Is there any way to apply a given method some fixed number of times, instead of arbitrarily many times using "+"? I am aware of [n] and it doesn't (always) do what I want; I want something that will also apply to new subgoals, but not all of them.
More specifically, I want to apply a given rule exactly n times in order to derive a term I want, and I can't use + because the rule loops. (Reformulating it is probably out of the question.)
Maybe Eisbach will help in that case (note: I personally never used it)
I don't think it does. About a year ago I hacked together a rough solution using Eisbach and ML, but it wasn't very nice.
But I suppose [n] is working well for my uses at the moment.

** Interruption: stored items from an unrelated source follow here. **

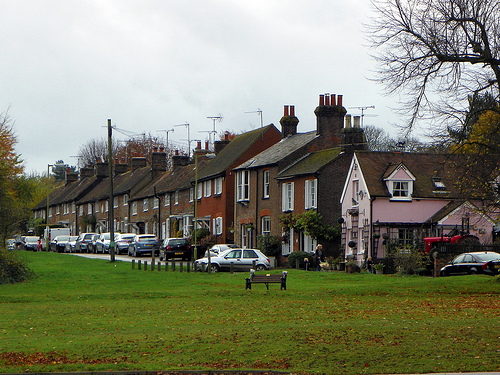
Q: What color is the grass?
A: Green.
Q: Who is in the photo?
A: No one.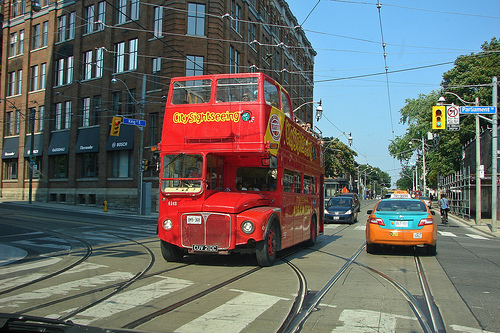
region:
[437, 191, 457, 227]
The person riding a bike.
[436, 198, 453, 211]
The blue shirt the person on the bike is wearing.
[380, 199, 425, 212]
The back window of the orange taxi.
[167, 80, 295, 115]
The windows on the upper deck of the bus.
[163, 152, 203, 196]
The front window of the bus on the lower level.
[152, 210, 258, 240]
The headlights of the double leveled bus.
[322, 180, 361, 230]
The two cars behind the red bus.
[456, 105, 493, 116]
The blue street sign on the right.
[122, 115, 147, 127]
The blue street sign on the left.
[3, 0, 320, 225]
The tall brown building.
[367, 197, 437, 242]
The orange and blue taxi.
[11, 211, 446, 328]
The street railing tracks on the ground.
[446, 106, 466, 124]
The white street sign with an arrow on it on the right.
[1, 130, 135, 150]
The black canopies over the windows of the brown building.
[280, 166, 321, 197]
The side windows on the lower level of the bus.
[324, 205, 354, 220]
The headlights on the black car behind the bus.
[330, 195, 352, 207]
The front window of the black car behind the bus.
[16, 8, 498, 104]
The wires above the traffic on the street.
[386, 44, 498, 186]
The trees lining the right side of the street.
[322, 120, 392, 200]
The trees lining the left side of the street.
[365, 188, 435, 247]
The orange and light blue taxi.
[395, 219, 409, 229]
The license plate of the taxi.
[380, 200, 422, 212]
The back window of the taxi.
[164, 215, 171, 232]
The left headlight of the double deck bus.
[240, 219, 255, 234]
The right headlight of the double deck bus.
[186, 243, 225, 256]
The black license plate of the double deck bus.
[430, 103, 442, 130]
The traffic light with the green light.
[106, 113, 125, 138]
The traffic light with the red light.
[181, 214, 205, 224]
The white license plate on the double deck bus.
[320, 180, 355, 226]
The black car behind the double deck bus.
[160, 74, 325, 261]
red double-decker bus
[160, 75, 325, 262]
bright red tour bus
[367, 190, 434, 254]
orange and blue taxi cab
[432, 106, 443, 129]
stop light showing green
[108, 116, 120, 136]
stop light showing red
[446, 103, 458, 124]
no left turns sign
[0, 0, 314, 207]
large brick building on the far corner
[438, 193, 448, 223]
person in a blue shirt on a bike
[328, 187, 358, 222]
cars directly behind the bus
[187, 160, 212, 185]
tour bus driver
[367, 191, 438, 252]
Blue and orange taxi cab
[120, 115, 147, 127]
Street sign attached utility wires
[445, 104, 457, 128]
No left turn sign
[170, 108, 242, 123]
Company logo on the front of a passenger bus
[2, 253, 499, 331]
Crosswalk painted on the street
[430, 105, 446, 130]
Traffic light at the intersection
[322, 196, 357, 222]
Black car traveling down the street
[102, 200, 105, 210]
Fire hydrant on the sidewalk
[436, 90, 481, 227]
Streetlight anchored to the sidewalk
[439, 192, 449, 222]
Person riding a bicycle in the street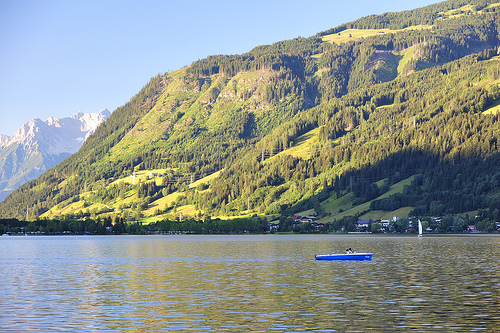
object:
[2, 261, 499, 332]
water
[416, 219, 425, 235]
sail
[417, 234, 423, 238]
boat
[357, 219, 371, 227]
house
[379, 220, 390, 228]
house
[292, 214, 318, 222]
house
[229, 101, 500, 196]
mountain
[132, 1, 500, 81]
mountain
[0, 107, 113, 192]
mountain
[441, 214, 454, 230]
tree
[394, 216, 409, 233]
tree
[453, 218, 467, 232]
tree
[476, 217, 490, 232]
tree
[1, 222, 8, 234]
tree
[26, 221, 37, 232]
tree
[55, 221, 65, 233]
tree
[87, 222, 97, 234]
tree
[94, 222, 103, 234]
tree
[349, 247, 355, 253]
person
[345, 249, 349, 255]
person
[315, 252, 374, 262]
boat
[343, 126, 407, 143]
wires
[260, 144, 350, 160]
wires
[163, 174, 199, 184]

EDIT: Maybe you're right, another look at the Eisbach source brings up If this lets me limit the number of method applications, I can't figure it out.determ
, which sounds promising...
An ML solution:
lemma imp: ‹P ∧ P ⟹ P› by auto lemma P apply (tactic ‹REPEAT_DETERM_N 3 (HEADGOAL (resolve_tac @{context} @{thms imp}))›)
(and the Eisbach solution is probably either to lift REPEAT_DETERM_N to Eisbach -- I don't know how -- or to introduce a predicate "repeat n = True" and, add "repeat n" as assumption to the goal you want to change, repeat the rule as long as n > 0 and decrease the n, and finally remove the "repeat 0" from the assumptions)
An ML solution:
[...]
Thanks! That's basically what I have. It would be nice if there were a way to directly pass a method instead of a tactic, though.